Kutip tanpa perubahan baris-baris dari materi di bawah ini, mulai dari baris yang memuat "## Conclusion" dan berhenti setelah baris yang memuat "These comprehensive fixes". Kedua baris batas tersebut turut dikutip.
======== MATERI YANG DISEDIAKAN ========
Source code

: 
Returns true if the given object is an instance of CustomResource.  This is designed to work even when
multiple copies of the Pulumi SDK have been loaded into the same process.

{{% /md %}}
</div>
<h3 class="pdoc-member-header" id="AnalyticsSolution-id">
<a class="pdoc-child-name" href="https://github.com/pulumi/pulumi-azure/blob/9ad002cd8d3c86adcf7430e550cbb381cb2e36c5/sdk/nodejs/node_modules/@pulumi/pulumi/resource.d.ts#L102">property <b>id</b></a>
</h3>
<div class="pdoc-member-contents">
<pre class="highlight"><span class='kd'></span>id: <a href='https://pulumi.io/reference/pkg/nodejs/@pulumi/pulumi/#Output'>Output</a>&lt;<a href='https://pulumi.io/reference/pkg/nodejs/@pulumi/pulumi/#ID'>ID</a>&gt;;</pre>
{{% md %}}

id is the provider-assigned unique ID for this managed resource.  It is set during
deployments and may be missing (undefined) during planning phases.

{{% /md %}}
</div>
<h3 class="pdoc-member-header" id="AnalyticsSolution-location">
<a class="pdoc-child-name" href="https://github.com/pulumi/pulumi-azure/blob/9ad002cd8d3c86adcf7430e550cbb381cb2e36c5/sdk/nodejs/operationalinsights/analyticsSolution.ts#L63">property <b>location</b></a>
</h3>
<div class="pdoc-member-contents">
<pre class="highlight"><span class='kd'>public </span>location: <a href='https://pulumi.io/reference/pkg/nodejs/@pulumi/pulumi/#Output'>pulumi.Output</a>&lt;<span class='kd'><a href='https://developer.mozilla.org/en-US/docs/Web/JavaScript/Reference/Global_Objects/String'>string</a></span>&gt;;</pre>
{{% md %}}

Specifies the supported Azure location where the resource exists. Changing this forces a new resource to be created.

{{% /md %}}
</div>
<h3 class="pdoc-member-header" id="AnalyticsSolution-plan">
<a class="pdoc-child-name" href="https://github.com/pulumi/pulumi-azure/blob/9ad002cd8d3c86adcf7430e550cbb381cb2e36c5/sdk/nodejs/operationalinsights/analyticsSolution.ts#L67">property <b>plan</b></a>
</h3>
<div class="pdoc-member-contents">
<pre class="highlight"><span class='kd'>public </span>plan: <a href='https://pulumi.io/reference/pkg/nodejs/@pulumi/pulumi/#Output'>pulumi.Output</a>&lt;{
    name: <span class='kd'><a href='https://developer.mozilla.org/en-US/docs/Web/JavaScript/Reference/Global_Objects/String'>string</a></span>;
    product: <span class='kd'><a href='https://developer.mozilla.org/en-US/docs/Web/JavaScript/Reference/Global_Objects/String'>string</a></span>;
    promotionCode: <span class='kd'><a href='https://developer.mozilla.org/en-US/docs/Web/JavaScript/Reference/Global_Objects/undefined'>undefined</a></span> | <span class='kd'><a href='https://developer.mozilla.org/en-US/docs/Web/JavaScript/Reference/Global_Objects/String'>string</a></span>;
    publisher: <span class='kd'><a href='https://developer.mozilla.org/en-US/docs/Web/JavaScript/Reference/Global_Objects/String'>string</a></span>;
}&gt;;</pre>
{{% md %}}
========
======== MATERI YANG DISEDIAKAN ========
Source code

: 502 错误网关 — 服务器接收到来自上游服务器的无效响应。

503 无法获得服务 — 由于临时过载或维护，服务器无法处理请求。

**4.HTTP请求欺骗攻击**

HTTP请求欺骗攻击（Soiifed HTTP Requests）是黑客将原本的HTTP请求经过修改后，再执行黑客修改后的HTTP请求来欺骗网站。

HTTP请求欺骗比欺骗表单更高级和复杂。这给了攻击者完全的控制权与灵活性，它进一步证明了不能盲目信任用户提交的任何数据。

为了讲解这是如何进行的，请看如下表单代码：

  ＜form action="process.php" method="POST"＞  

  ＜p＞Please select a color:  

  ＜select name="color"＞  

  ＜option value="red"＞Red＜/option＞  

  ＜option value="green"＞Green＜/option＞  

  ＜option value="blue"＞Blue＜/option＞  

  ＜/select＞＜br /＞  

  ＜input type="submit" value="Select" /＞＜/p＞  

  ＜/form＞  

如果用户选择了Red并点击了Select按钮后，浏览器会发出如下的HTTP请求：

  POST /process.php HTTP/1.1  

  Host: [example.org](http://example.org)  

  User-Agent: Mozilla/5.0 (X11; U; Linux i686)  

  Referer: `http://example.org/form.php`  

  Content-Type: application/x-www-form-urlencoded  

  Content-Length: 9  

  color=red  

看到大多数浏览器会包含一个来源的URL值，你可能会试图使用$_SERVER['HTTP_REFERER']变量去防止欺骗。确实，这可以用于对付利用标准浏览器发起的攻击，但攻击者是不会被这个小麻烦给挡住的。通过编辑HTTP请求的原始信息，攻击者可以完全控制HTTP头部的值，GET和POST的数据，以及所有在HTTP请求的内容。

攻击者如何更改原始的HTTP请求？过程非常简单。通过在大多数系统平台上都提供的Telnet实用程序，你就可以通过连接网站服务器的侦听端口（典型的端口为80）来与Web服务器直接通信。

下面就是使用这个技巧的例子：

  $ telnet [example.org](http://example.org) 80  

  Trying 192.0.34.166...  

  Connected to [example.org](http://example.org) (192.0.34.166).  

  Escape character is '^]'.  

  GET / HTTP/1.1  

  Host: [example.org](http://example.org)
========
======== MATERI YANG DISEDIAKAN ========
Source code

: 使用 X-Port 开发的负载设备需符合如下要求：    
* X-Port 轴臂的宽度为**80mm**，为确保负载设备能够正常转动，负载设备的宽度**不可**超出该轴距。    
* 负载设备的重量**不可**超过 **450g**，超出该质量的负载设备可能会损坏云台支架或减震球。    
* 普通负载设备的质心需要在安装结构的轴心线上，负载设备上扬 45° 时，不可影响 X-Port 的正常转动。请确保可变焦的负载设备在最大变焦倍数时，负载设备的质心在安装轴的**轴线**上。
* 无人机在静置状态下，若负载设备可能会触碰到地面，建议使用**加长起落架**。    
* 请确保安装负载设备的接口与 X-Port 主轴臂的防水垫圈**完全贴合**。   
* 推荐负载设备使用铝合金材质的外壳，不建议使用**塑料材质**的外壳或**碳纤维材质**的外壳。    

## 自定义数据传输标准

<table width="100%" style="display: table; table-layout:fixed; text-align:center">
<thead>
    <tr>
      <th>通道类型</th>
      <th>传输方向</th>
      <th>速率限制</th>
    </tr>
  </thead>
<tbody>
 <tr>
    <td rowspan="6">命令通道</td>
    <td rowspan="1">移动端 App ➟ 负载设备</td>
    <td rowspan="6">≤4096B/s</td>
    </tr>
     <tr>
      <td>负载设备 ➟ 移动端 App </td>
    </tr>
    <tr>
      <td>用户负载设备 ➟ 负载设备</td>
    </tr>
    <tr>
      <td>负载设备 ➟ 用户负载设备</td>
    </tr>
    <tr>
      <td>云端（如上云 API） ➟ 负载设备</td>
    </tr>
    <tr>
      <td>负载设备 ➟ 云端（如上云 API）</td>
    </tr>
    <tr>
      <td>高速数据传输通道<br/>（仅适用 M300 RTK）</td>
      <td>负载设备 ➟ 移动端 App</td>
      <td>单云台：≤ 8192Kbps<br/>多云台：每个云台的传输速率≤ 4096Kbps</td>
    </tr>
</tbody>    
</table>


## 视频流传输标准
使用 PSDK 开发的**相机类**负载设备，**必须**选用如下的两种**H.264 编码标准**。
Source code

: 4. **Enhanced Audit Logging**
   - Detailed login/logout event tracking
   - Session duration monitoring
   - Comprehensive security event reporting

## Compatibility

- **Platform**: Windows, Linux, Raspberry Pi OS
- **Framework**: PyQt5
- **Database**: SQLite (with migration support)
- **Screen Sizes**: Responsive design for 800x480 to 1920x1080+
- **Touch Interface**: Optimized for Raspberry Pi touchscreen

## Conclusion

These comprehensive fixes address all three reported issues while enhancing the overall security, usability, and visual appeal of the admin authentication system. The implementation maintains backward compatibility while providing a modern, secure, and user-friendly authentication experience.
========
### JAWABAN
## Conclusion

These comprehensive fixes address all three reported issues while enhancing the overall security, usability, and visual appeal of the admin authentication system. The implementation maintains backward compatibility while providing a modern, secure, and user-friendly authentication experience.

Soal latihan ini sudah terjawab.